Overview
Design and build a smart, AI-powered cooking API with Django by modeling a scalable database, creating rich retrieval and search endpoints, generating structured recipes with AI, and adding features like reviews, text-to-speech, and data export for a polished backend experience.
Syllabus
- Course 1: Cooking App Structure & Database Modeling with Django
- Course 2: Building the API: Retrieval, Search, and Filter with Django
- Course 3: AI Recipe Generation & Extraction with Django
- Course 4: Final Additions to our Smart Cooking API with Django
Courses
-
Set up the core Django project and a dedicated recipes app, then model the domain your API will rely on (recipes, ingredients, and ratings). You’ll configure settings (SQLite, CORS, static files), register models in the admin, and add a couple of CLI scripts to seed data and safely wipe/reset tables for local development.
-
Implement the first set of read-focused API endpoints for your recipe database.
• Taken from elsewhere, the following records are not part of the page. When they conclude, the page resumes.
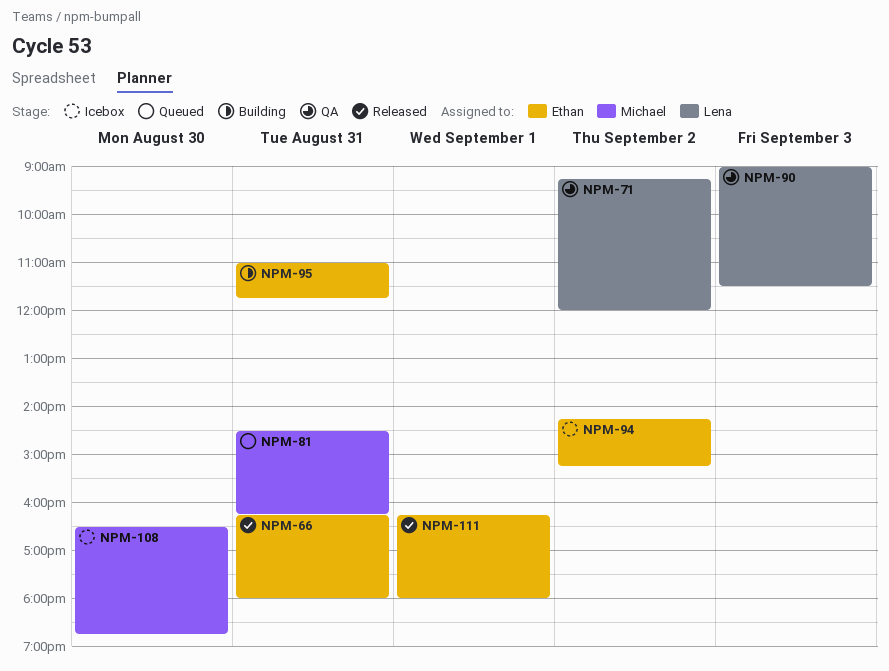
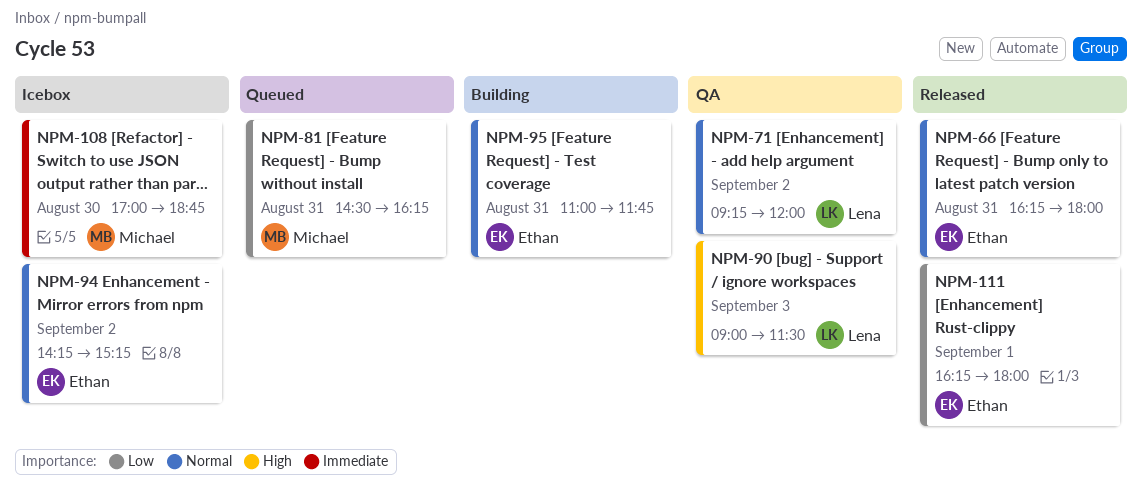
NPM-108, begins: 16:30 -> 17:00

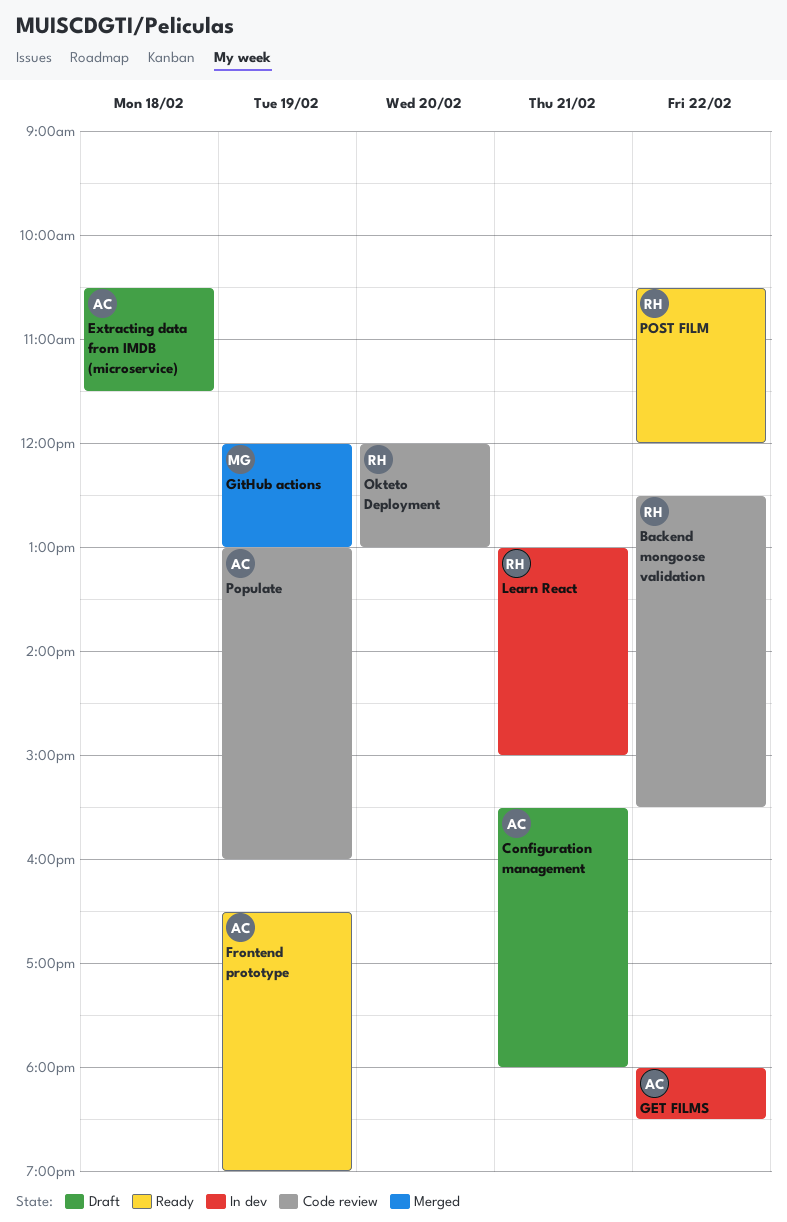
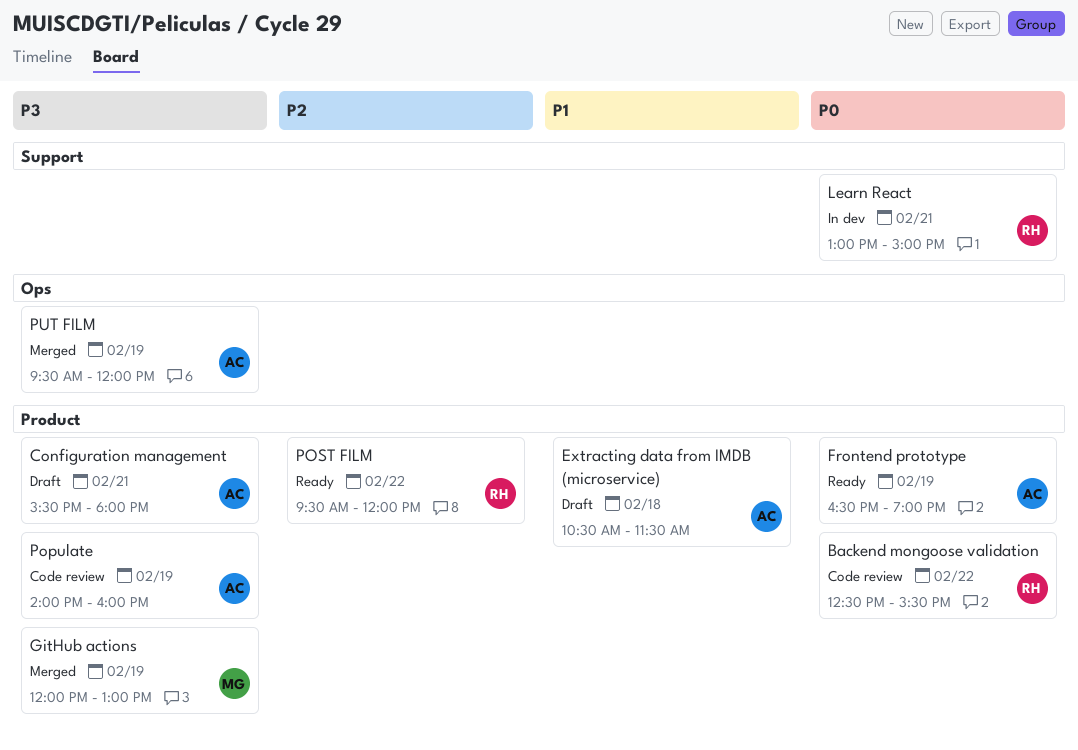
GET FILMS: present -> none
Okteto Deployment: present -> none
Populate, begins: 13:00 -> 14:00
POST FILM, begins: 10:30 -> 09:30
PUT FILM: none -> present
You’ll add consistent JSON serialization, pagination, and robust validation/error handling, then expand into recipe discovery features like filtering by ingredients, returning steps as an array, and selecting random or top-rated recipes.
-
Add an LLM layer to generate and extract structured recipes. You’ll create a lightweight prompt templating system, integrate OpenAI calls behind a small wrapper, and expose an endpoint that generates recipes from ingredients. You’ll also build a CLI workflow to extract a clean recipe from messy HTML and store it into your Django database.
-
Round out the backend with interactive features and utilities: generate Text-to-Speech audio for recipe playback, let users submit ratings, list available ingredients, and export stored recipes to CSV for portability. You’ll focus on practical API finishing touches and simple scripts that improve usability and maintainability.